EXERCISE GOAL: Lines in the listing below that include the word "datasets" need to be copied.

PROVIDED RECORDS:
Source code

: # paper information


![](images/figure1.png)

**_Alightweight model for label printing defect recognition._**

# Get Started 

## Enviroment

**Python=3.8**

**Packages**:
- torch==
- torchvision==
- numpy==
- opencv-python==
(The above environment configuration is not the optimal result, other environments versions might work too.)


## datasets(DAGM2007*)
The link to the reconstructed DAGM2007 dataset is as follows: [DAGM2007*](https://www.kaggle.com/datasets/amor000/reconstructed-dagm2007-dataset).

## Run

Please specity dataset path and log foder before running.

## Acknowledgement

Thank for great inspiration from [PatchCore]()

EXPECTED OUTPUT:
## datasets(DAGM2007*)
The link to the reconstructed DAGM2007 dataset is as follows: [DAGM2007*](https://www.kaggle.com/datasets/amor000/reconstructed-dagm2007-dataset).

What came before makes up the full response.